• _YOUR OBJECTIVE_
Go through the data line by line. Copy each one holding the string "Volumes".

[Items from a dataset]
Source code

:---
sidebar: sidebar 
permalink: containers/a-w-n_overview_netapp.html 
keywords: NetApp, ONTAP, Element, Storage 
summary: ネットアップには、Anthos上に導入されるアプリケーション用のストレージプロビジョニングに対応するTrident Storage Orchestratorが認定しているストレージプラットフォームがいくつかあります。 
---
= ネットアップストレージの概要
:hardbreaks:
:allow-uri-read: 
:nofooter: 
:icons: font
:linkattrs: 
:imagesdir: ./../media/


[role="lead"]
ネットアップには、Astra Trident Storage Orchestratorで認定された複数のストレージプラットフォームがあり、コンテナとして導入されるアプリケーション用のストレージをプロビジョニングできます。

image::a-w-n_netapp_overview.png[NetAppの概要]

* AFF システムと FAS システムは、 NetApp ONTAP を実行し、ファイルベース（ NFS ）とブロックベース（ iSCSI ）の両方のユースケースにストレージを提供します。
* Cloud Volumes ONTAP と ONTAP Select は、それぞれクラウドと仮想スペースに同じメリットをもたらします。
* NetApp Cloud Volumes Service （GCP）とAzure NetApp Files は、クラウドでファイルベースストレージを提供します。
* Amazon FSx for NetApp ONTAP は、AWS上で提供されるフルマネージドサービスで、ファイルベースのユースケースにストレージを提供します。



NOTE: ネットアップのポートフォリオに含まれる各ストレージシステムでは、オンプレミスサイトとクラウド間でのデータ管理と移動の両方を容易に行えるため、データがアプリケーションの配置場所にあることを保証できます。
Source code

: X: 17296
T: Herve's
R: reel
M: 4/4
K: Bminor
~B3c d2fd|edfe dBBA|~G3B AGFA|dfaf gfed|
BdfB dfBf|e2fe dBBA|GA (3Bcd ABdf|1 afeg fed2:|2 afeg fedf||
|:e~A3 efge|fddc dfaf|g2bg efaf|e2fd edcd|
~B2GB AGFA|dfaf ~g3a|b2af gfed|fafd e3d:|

• _RESPONSE FOR THIS EXERCISE_
* Cloud Volumes ONTAP と ONTAP Select は、それぞれクラウドと仮想スペースに同じメリットをもたらします。
* NetApp Cloud Volumes Service （GCP）とAzure NetApp Files は、クラウドでファイルベースストレージを提供します。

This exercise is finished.